[Dataset entries]
_ _ _ _ _
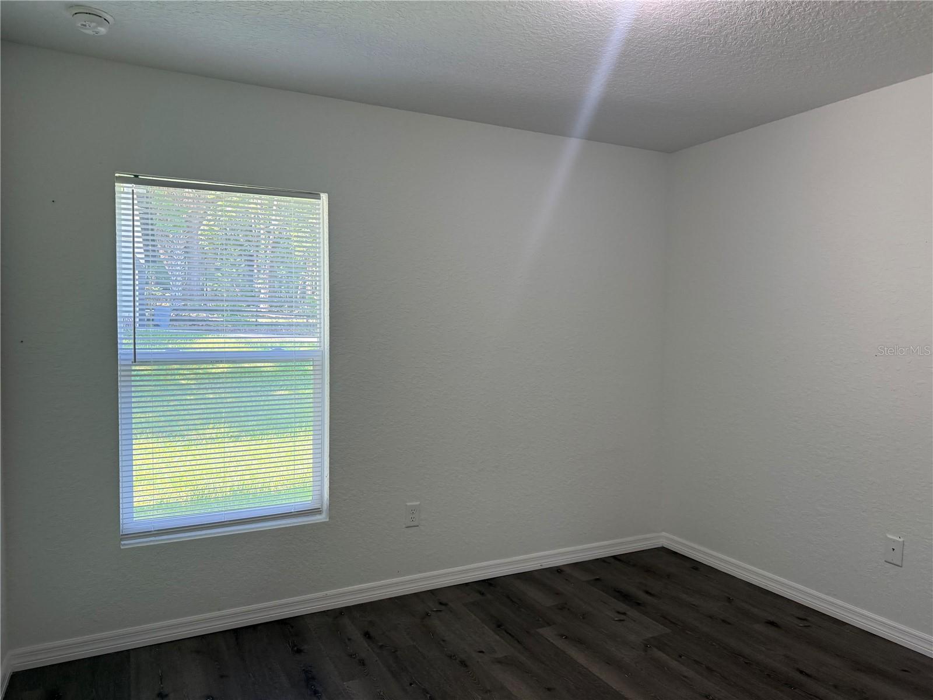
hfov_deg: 71.6
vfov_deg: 56.8
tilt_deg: -0.1
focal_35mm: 24
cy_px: 350
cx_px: 466
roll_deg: -0.4
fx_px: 647
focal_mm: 6.76
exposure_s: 1/120
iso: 160
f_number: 1.78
_ _ _ _ _
§ What you need to do:
The answer must be an exact copy of the records above, with the pictures left out.

§ The answer:
hfov_deg: 71.6
vfov_deg: 56.8
tilt_deg: -0.1
focal_35mm: 24
cy_px: 350
cx_px: 466
roll_deg: -0.4
fx_px: 647
focal_mm: 6.76
exposure_s: 1/120
iso: 160
f_number: 1.78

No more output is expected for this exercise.